When assessing compliance with A.3.14, auditors will typically look for:
- Records retention policy — A documented policy specifying how long PII processing records are retained, including minimum retention periods for different record categories
- Version control — Evidence that previous versions of privacy policies, procedures and processing records are retained and accessible, with clear version numbering and dates
- Access controls — Restrictions on who can access, modify and delete privacy records, with audit logging of any changes
- Backup and recovery — Evidence that records are backed up and can be recovered in the event of system failure or data loss
- Integrity controls — Mechanisms to detect and prevent falsification of records, such as audit trails, digital signatures or tamper-evident storage
What are the related controls?
| Control | Relationship |
|---|---|
| A.3.9 Access rights | Access to privacy records must be restricted to authorised personnel |
| A.3.12 Incident response | Breach records must be protected as part of the organisation’s records management |
| A.3.13 Legal and contractual requirements | Retention periods may be driven by legal obligations |
| A.3.15 Independent review | Auditors need access to historical records to verify ongoing compliance |
| A.3.16 Compliance with policies | Records protection practices should be verified during compliance reviews |
Who does this control apply to?
A.3.14 is a shared control that applies to both PII controllers and PII processors. Controllers must protect records demonstrating their compliance with data protection laws, including processing records, consent records and privacy impact assessments. Processors must protect records of processing activities carried out on behalf of controllers, breach notifications and contractual documentation.
Manage all your compliance, all in one place
ISMS.online supports over 100 standards and regulations, giving you a single platform for all your compliance needs.
Why choose ISMS.online for protecting PII processing records?

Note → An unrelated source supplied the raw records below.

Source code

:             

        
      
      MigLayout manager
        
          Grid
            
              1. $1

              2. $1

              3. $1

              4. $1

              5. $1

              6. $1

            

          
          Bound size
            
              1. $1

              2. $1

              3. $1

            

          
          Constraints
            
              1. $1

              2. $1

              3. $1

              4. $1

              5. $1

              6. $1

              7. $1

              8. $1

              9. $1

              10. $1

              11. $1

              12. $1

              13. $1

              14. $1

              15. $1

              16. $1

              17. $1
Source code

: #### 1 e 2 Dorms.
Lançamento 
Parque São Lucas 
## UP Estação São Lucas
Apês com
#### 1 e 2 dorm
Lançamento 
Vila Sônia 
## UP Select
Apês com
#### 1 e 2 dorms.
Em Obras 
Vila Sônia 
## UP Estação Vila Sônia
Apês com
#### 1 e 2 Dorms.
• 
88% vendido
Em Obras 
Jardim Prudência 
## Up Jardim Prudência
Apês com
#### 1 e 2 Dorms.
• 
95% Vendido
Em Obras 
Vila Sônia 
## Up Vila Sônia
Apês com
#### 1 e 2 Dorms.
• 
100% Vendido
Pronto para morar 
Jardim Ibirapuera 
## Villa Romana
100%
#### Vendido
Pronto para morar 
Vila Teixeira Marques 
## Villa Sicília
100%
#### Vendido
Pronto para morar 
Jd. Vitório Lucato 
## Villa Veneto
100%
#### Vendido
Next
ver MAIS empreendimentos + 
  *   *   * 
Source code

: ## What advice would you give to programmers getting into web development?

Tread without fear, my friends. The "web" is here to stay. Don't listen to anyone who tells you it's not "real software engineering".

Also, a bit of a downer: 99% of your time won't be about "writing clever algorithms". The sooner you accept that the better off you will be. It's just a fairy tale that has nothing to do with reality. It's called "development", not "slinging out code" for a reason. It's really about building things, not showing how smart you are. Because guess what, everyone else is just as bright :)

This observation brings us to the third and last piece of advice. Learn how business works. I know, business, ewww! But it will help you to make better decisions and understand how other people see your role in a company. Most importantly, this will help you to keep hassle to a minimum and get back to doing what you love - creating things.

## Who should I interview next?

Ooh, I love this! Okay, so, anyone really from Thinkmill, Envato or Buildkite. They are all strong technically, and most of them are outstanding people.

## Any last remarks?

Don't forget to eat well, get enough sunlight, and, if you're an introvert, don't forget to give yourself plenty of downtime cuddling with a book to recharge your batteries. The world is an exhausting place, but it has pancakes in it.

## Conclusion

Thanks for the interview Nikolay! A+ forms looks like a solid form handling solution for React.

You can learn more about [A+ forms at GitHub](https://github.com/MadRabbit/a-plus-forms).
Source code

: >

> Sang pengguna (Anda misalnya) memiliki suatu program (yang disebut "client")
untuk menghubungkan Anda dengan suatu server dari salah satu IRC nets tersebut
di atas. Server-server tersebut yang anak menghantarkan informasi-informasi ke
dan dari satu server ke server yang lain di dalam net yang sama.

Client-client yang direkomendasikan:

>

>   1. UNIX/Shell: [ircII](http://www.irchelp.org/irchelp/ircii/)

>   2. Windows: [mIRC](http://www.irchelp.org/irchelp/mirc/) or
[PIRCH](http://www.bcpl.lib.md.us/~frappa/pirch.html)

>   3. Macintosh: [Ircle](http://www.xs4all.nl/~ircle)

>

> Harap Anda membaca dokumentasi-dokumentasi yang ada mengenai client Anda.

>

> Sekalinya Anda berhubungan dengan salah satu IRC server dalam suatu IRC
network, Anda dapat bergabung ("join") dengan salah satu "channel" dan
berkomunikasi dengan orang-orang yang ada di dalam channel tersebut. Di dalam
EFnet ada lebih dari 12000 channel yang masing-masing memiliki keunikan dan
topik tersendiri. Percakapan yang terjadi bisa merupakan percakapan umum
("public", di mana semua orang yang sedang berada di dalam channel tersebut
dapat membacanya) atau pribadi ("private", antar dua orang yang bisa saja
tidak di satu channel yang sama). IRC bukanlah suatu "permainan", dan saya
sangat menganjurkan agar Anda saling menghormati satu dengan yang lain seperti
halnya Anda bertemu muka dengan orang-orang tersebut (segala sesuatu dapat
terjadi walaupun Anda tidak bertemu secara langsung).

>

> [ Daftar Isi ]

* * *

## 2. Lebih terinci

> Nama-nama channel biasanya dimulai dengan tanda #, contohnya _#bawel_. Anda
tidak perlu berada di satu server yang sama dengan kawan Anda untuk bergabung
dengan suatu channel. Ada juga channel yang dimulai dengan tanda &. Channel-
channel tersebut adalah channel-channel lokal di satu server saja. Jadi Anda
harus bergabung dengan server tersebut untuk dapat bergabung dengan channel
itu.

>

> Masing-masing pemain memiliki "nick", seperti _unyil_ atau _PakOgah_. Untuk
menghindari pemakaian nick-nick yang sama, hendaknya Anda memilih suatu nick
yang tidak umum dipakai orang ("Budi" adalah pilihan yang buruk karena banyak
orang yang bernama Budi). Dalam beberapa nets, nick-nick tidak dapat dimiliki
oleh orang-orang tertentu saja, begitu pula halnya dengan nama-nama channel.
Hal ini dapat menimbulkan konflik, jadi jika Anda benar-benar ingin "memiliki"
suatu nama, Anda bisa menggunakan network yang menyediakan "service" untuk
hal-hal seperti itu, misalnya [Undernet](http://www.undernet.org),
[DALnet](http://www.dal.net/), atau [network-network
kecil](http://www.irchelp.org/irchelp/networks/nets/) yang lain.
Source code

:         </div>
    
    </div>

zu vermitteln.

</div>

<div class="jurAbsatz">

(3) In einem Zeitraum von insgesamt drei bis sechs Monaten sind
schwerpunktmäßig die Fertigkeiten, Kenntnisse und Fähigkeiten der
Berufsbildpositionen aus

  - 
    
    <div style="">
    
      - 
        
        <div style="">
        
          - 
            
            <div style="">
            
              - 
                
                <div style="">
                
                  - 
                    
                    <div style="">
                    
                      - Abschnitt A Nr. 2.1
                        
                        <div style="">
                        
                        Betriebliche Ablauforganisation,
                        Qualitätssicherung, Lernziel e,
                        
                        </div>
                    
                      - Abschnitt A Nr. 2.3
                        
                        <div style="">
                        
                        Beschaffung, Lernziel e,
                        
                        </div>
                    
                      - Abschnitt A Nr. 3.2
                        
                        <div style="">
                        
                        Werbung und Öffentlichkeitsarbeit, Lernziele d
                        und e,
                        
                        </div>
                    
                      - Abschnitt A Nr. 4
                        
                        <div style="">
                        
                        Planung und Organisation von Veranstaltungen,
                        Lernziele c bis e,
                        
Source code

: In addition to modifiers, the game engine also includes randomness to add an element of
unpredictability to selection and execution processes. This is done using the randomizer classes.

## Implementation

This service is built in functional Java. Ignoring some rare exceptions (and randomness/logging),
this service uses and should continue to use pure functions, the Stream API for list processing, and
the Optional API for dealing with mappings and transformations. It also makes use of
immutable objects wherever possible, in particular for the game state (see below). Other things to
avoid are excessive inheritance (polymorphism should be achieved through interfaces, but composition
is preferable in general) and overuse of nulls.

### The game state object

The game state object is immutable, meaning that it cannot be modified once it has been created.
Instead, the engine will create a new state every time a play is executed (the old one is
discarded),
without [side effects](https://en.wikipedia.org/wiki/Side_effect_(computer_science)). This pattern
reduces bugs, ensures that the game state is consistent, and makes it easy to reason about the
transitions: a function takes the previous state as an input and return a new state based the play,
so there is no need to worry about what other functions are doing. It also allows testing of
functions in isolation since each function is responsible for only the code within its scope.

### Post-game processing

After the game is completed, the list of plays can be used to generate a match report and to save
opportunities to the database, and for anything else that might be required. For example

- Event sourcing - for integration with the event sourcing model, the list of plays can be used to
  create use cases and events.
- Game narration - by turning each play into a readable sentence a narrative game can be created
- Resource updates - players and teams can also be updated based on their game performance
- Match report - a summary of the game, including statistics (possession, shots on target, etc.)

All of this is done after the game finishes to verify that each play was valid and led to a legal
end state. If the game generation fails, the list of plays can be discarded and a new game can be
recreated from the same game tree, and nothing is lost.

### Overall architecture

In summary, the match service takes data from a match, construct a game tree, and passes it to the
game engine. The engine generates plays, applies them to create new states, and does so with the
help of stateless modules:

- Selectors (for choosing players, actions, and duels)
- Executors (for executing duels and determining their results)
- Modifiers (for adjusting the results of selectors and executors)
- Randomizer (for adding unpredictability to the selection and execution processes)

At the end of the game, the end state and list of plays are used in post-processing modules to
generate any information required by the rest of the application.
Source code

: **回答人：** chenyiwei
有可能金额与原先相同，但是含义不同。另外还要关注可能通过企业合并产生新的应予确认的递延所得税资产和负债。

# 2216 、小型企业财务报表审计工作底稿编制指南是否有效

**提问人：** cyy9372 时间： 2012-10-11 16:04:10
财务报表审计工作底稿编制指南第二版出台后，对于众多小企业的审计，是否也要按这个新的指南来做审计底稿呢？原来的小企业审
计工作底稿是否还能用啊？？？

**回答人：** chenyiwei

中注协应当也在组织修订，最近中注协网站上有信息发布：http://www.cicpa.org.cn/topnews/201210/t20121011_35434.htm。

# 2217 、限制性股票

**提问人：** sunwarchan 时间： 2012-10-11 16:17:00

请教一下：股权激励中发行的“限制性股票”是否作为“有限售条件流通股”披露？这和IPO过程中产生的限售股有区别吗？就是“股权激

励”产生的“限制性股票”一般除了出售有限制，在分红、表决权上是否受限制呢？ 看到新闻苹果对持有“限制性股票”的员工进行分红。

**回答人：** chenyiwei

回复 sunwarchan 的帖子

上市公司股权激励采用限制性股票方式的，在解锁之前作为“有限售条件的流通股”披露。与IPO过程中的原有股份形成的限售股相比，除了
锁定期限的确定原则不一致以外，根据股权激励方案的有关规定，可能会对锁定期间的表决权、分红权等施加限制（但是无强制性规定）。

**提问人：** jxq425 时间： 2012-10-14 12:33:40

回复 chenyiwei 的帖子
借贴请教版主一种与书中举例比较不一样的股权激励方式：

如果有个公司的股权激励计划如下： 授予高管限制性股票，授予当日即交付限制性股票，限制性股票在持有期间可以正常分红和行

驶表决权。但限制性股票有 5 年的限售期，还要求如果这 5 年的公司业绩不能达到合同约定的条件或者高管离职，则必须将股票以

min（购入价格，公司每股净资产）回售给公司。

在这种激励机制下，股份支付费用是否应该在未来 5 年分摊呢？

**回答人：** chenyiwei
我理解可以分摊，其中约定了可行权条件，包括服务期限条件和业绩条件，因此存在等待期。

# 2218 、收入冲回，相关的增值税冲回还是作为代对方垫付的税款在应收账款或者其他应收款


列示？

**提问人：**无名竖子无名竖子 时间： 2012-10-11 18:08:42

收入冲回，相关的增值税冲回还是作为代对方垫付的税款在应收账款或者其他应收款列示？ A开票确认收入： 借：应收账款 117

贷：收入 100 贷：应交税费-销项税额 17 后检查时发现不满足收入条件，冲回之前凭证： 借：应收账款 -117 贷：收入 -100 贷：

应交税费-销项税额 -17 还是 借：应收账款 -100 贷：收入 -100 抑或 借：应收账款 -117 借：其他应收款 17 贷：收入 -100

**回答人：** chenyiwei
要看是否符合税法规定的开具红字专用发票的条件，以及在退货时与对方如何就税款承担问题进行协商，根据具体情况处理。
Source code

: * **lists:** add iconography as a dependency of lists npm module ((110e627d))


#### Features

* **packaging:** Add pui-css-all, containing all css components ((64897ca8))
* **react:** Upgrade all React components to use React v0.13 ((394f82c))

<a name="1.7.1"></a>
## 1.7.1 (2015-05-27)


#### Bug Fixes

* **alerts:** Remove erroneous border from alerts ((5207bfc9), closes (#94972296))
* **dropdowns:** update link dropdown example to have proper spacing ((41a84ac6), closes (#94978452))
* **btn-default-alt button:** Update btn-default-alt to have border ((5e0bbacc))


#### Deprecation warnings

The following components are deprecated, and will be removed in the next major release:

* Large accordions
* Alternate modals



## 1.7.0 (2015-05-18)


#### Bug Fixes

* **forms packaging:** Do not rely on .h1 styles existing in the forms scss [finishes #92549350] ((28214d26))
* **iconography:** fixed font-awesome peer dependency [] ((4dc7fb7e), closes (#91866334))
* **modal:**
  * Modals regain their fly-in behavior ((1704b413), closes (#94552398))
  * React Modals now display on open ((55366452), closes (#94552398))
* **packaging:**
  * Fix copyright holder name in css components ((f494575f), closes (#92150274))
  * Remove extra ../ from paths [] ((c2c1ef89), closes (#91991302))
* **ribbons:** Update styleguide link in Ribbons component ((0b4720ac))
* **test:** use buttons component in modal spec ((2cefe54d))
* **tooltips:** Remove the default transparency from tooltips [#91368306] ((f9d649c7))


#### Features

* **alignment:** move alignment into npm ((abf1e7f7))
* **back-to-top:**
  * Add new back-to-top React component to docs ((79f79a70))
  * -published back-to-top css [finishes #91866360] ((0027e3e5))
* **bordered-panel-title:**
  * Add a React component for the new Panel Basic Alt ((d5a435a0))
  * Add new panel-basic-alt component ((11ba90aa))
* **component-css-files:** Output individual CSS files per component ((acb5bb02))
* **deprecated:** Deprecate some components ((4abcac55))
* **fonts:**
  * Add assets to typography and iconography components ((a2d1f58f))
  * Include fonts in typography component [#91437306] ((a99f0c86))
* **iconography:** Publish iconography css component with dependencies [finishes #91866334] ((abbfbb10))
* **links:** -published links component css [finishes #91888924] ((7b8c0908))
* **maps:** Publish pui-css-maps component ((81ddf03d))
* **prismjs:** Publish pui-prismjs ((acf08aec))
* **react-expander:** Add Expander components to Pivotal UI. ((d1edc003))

ISMS.online provides practical tools for maintaining secure, auditable privacy records:
- Version-controlled document management — Every policy, procedure and record is version-controlled with full change history, so you can always retrieve the version that was in force at any point in time
- Role-based access controls — Restrict access to privacy records by role, ensuring only authorised personnel can view, edit or export sensitive documentation
- Tamper-evident audit trail — All changes to records are logged with timestamps and user identities, providing evidence of integrity
- Automated retention management — Set retention periods for different record types with alerts before expiry, ensuring compliance with your retention schedule
- Secure cloud storage — Records are stored with encryption at rest and in transit, with automated backups and disaster recovery
FAQs
Why is it important to retain previous versions of privacy policies?
Supervisory authorities or courts may need to review the policies that were in place at a specific point in time — for example, when a breach occurred, when a data subject’s PII was processed, or when a complaint was made. Without historical versions, the organisation cannot demonstrate what safeguards were in place. Retaining dated, version-controlled copies of all privacy documentation is essential for accountability.
How long should PII processing records be retained?
The standard does not prescribe a specific retention period. This should be defined in the organisation’s retention schedule based on applicable legal requirements, contractual obligations and business needs. GDPR does not specify exact retention periods for compliance records, but organisations should retain them for long enough to respond to supervisory authority investigations and data subject complaints, which can arise several years after processing occurred.
What types of records does this control cover?
This covers all records related to PII processing, including: processing activity records, privacy policies and procedures, consent records, data protection impact assessments, breach reports, data subject request logs, supplier agreements, training records and audit reports. The common thread is that any record used to demonstrate privacy compliance should be protected under this control.